Urjit Patel’s maiden rate-setting decision as the Reserve Bank of India Governor has added a dash of colour to the festive season. The 25 basis point cut in the repo rate — the rate at which banks borrow from the RBI — will be a bonanza for the common man, too. Existing home and car loans are set to become a tad cheaper. 

The hope is that lenders will pass on —  ‘transmit’ in banking parlance – this rate cut to the consumer.

“We shall continue to watch out for economic data and accordingly address transmission of interest rates,” says Shanti Ekambaram, President, Consumer Banking, Kotak Mahindra Bank.


How it Works
For a loan amount of Rs 50 lakh which is repaid over 20 years, a cut in interest rate to 9.75 percent from 10 percent will lead to a reduction in repayment period by approximately 12 months. In other words, the loan gets repaid in 19 years, instead of 20 years.

If you choose to keep the term constant, the EMI goes down to Rs 47,425 from Rs 48,251 which is a saving of Rs 826 per month.


Though banks have been slow in passing on the benefit of lower interest rates to borrowers, things may change if interest rates continue down their downward journey. “Key observations were around the low growth outlook globally and Brexit, which has slowed global trade sharply. These, coupled with easy liquidity, are likely to continue to keep global rates soft,” Shanti Ekambaram adds. If the interest rates continue to slide further home loan consumers may see some additional reduction in interest rates going forward.

“Backed by a healthy set of domestic macros and sustained global deflation, I expect 75 bps further easing in the coming months,” says Rana Kapoor, MD & CEO, YES Bank.


If your bank has yet not passed on the benefit of lower interest rates, then it is time to revisit your bank and ask for a rate cut. If the bank declines to offer you lower interest rates, consider shifting your home loan to another lender. Most credit experts say that balance transfers are beneficial only when there is a difference of at least 100 basis points between the existing home loan interest rate and the rate on offer.  Such a transfer fetches maximum benefits in the early years of home loans. Of course, do not ignore the charges and fees involved in the balance transfer. These can be negotiated if you have a good credit score.


If you get lower interest rates on home loans, do not opt for a reduction in interest rates. Instead go for reduction in terms of a home loan. Pay off your home loan early and enjoy debt free life.


Rate cut and fixed income investors


In the last couple of months, fixed income investors have seen a reduction in interest rates on corporate fixed deposits to the tune of 25-50 basis points. When the central bank lowers rates in the economy, the interest rates payable on fixed deposit go down. Do not be surprised, if your banks lower the fixed deposit interest rates in future. To tide over the situation, you may want to go for long-term fixed deposits – three to five years and lock in interest rates.

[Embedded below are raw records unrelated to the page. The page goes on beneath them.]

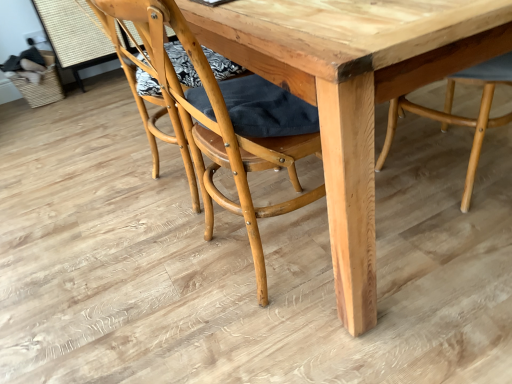
Locate an element on the screen. This screenshot has height=384, width=512. natural wood chair at center, positioned as the 2th chair in right-to-left order is located at coordinates (229, 123).

Is natural wood chair at center, the 2th chair in the left-to-right sequence, not inside natural wood chair at center, the first chair when ordered from left to right?

Yes, natural wood chair at center, the 2th chair in the left-to-right sequence, is located beyond the bounds of natural wood chair at center, the first chair when ordered from left to right.

Is natural wood chair at center, the 2th chair in the left-to-right sequence, positioned with its back to natural wood chair at center, positioned as the 2th chair in right-to-left order?

No, natural wood chair at center, positioned as the 2th chair in right-to-left order, is not at the back of natural wood chair at center, the 2th chair in the left-to-right sequence.

From a real-world perspective, is natural wood chair at center, which is counted as the first chair, starting from the right, physically located above or below natural wood chair at center, the first chair when ordered from left to right?

In terms of real-world spatial position, natural wood chair at center, which is counted as the first chair, starting from the right, is below natural wood chair at center, the first chair when ordered from left to right.

Considering the sizes of objects natural wood chair at center, which is counted as the first chair, starting from the right, and natural wood chair at center, positioned as the 2th chair in right-to-left order, in the image provided, who is thinner, natural wood chair at center, which is counted as the first chair, starting from the right, or natural wood chair at center, positioned as the 2th chair in right-to-left order,?

natural wood chair at center, positioned as the 2th chair in right-to-left order.

Can we say natural wood chair at center, positioned as the 2th chair in right-to-left order, lies outside natural wood chair at center, which is counted as the first chair, starting from the right?

natural wood chair at center, positioned as the 2th chair in right-to-left order, is positioned outside natural wood chair at center, which is counted as the first chair, starting from the right.

Which of these two, natural wood chair at center, the first chair when ordered from left to right, or natural wood chair at center, which is counted as the first chair, starting from the right, stands shorter?

With less height is natural wood chair at center, which is counted as the first chair, starting from the right.

Which point is more forward, (245, 110) or (458, 80)?

Positioned in front is point (245, 110).

Locate an element on the screen. Image resolution: width=512 pixels, height=384 pixels. chair behind the natural wood chair at center, positioned as the 2th chair in right-to-left order is located at coordinates (459, 116).

From the image's perspective, which object appears higher, natural wood table at center or natural wood chair at center, the first chair when ordered from left to right?

From the image's view, natural wood table at center is above.

Based on their sizes in the image, would you say natural wood table at center is bigger or smaller than natural wood chair at center, positioned as the 2th chair in right-to-left order?

natural wood table at center is bigger than natural wood chair at center, positioned as the 2th chair in right-to-left order.

Is there a large distance between natural wood table at center and natural wood chair at center, positioned as the 2th chair in right-to-left order?

Actually, natural wood table at center and natural wood chair at center, positioned as the 2th chair in right-to-left order, are a little close together.

Is natural wood chair at center, which is counted as the first chair, starting from the right, behind natural wood table at center?

Yes.

Is natural wood chair at center, which is counted as the first chair, starting from the right, facing towards natural wood table at center?

Yes, natural wood chair at center, which is counted as the first chair, starting from the right, is facing natural wood table at center.

Consider the image. From the image's perspective, is natural wood chair at center, the 2th chair in the left-to-right sequence, positioned above or below natural wood table at center?

natural wood chair at center, the 2th chair in the left-to-right sequence, is below natural wood table at center.

Are natural wood chair at center, which is counted as the first chair, starting from the right, and natural wood table at center located far from each other?

No, natural wood chair at center, which is counted as the first chair, starting from the right, is not far from natural wood table at center.

From the image's perspective, would you say natural wood table at center is shown under natural wood chair at center, the 2th chair in the left-to-right sequence?

No, from the image's perspective, natural wood table at center is not below natural wood chair at center, the 2th chair in the left-to-right sequence.

In the scene shown: From a real-world perspective, is natural wood table at center positioned over natural wood chair at center, which is counted as the first chair, starting from the right, based on gravity?

Yes.

Is natural wood table at center to the right of natural wood chair at center, the 2th chair in the left-to-right sequence, from the viewer's perspective?

In fact, natural wood table at center is to the left of natural wood chair at center, the 2th chair in the left-to-right sequence.

Does natural wood chair at center, positioned as the 2th chair in right-to-left order, have a larger size compared to natural wood table at center?

No.

Is natural wood chair at center, positioned as the 2th chair in right-to-left order, positioned with its back to natural wood table at center?

That's right, natural wood chair at center, positioned as the 2th chair in right-to-left order, is facing away from natural wood table at center.

Does natural wood chair at center, the first chair when ordered from left to right, have a greater height compared to natural wood table at center?

Indeed, natural wood chair at center, the first chair when ordered from left to right, has a greater height compared to natural wood table at center.

Is natural wood chair at center, positioned as the 2th chair in right-to-left order, to the left or to the right of natural wood table at center in the image?

natural wood chair at center, positioned as the 2th chair in right-to-left order, is to the left of natural wood table at center.

This screenshot has width=512, height=384. Identify the location of chair in front of the natural wood chair at center, which is counted as the first chair, starting from the right. (229, 123).

You are a GUI agent. You are given a task and a screenshot of the screen. Output one action in this format:
    pyautogui.click(x=<x>, y=<y>)
    Task: Click on the chair located underneath the natural wood chair at center, the first chair when ordered from left to right (from a real-world perspective)
    The height and width of the screenshot is (384, 512).
    Given the screenshot: What is the action you would take?
    pyautogui.click(x=459, y=116)

From the image, which object appears to be farther from natural wood table at center, natural wood chair at center, which is counted as the first chair, starting from the right, or natural wood chair at center, positioned as the 2th chair in right-to-left order?

natural wood chair at center, which is counted as the first chair, starting from the right, is positioned further to the anchor natural wood table at center.

Considering their positions, is natural wood chair at center, positioned as the 2th chair in right-to-left order, positioned further to natural wood chair at center, which is counted as the first chair, starting from the right, than natural wood table at center?

Among the two, natural wood chair at center, positioned as the 2th chair in right-to-left order, is located further to natural wood chair at center, which is counted as the first chair, starting from the right.

From the image, which object appears to be farther from natural wood chair at center, the first chair when ordered from left to right, natural wood table at center or natural wood chair at center, which is counted as the first chair, starting from the right?

The object further to natural wood chair at center, the first chair when ordered from left to right, is natural wood chair at center, which is counted as the first chair, starting from the right.

Considering their positions, is natural wood chair at center, the 2th chair in the left-to-right sequence, positioned closer to natural wood chair at center, the first chair when ordered from left to right, than natural wood table at center?

natural wood table at center is positioned closer to the anchor natural wood chair at center, the first chair when ordered from left to right.

From the image, which object appears to be nearer to natural wood chair at center, which is counted as the first chair, starting from the right, natural wood table at center or natural wood chair at center, positioned as the 2th chair in right-to-left order?

natural wood table at center lies closer to natural wood chair at center, which is counted as the first chair, starting from the right, than the other object.

Which object lies nearer to the anchor point natural wood table at center, natural wood chair at center, positioned as the 2th chair in right-to-left order, or natural wood chair at center, which is counted as the first chair, starting from the right?

Among the two, natural wood chair at center, positioned as the 2th chair in right-to-left order, is located nearer to natural wood table at center.

Image resolution: width=512 pixels, height=384 pixels. I want to click on round table situated between natural wood chair at center, positioned as the 2th chair in right-to-left order, and natural wood chair at center, the 2th chair in the left-to-right sequence, from left to right, so click(353, 91).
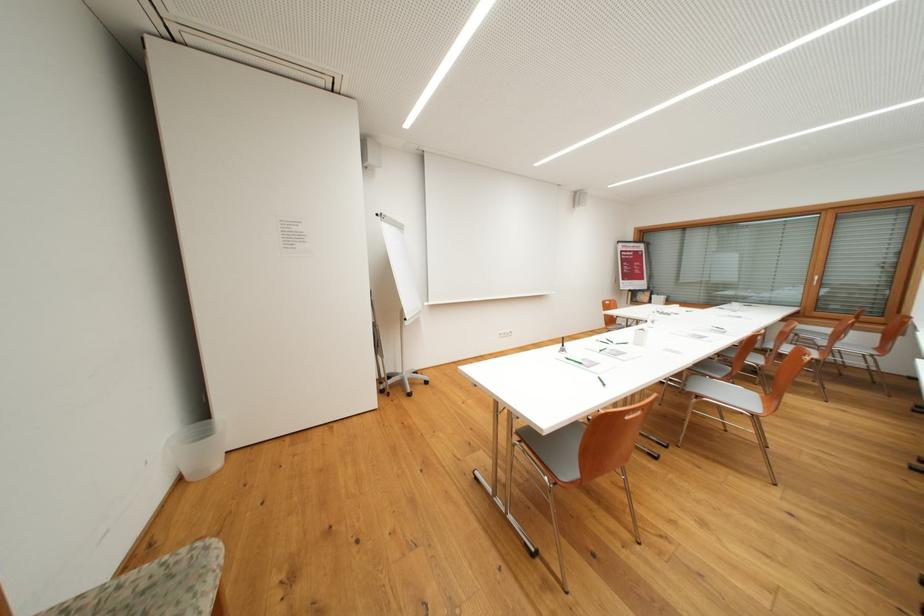
Which object does [639,336] point to?

It refers to a white sanitizer bottle.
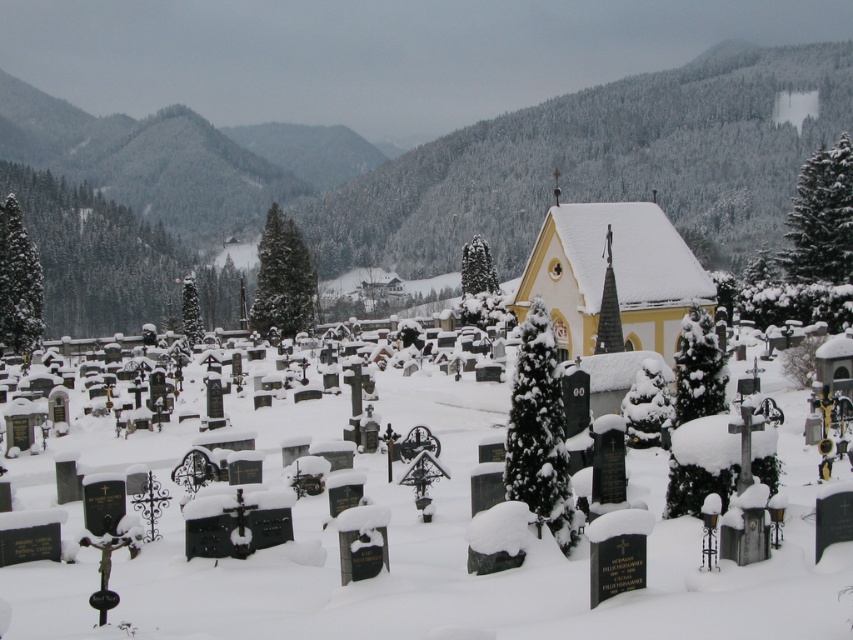
Between white matte snow at center and yellow matte church at center, which one is positioned higher?

Positioned higher is yellow matte church at center.

Is white matte snow at center thinner than yellow matte church at center?

No, white matte snow at center is not thinner than yellow matte church at center.

Find the location of a particular element. This screenshot has width=853, height=640. white matte snow at center is located at coordinates (433, 556).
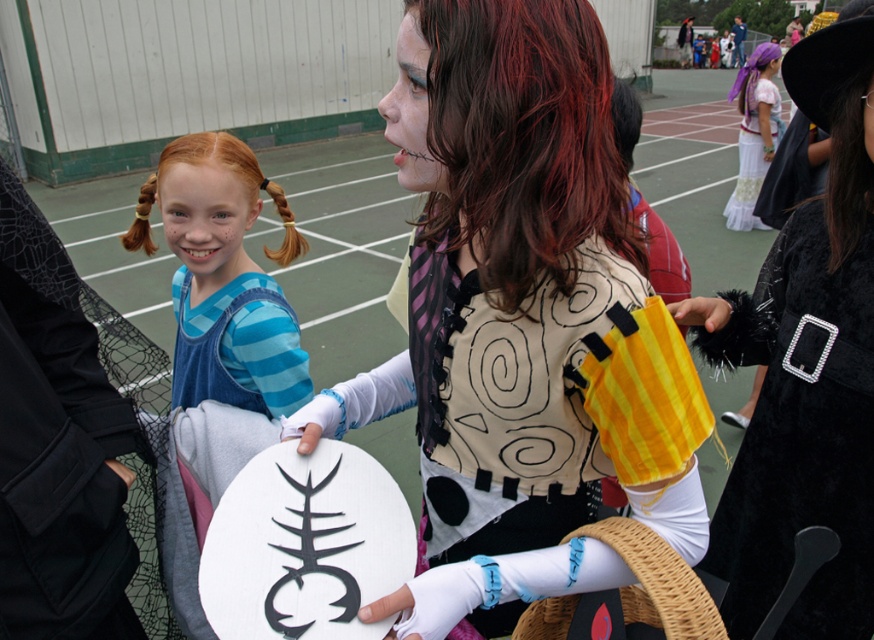
You are organizing a costume party and need to arrange the blue striped shirt at center and the white cotton dress at upper right in a display. Which costume takes up more space when displayed?

The white cotton dress at upper right takes up more space than the blue striped shirt at center because the blue striped shirt at center occupies less space than white cotton dress at upper right.

You are standing at the center of the sports field and want to place a new decoration exactly where the matte black vest at center is located. What are the coordinates where you should place the decoration?

The coordinates for placing the decoration should be at point (500,300), as that is the 2D location of the matte black vest at center.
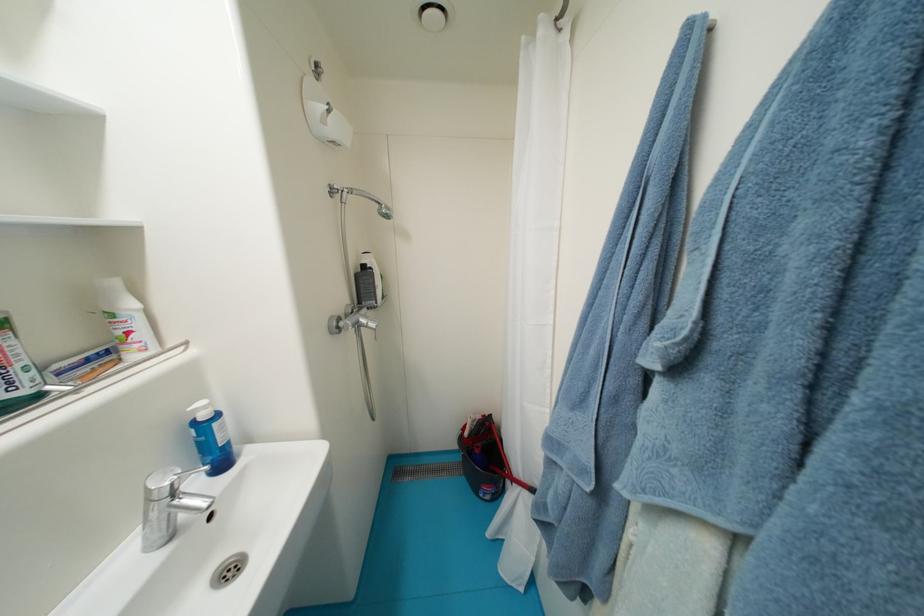
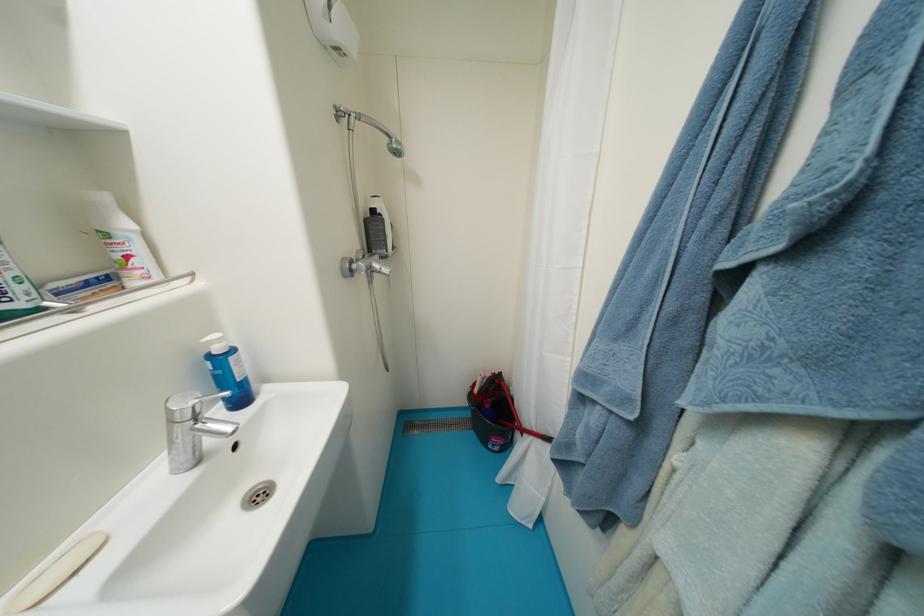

A word of caution – avoid investments in low-rated bonds and unheard-of company deposits in search of higher interest rates. It may cost you your capital.


Another way out for the fixed income investors is to latch on to long-term bond funds. If the interest rates fall, bond prices go up. If you invest in a mutual fund scheme that invests in long-term bonds, you may see capital gains if the interest rates fall. “The policy is largely positive for domestic bond markets in the near term. However, we shall have to watch the incoming data prints regarding inflation to estimate how RBI nuances its policy in the coming time,” says Killol Pandya, head fixed income, Peerless Funds Management.

However, if the inflation surprises on the upside, then these investments can be volatile. If you can stomach some volatility, do consider this option, otherwise it pays to stick to good old fixed deposits.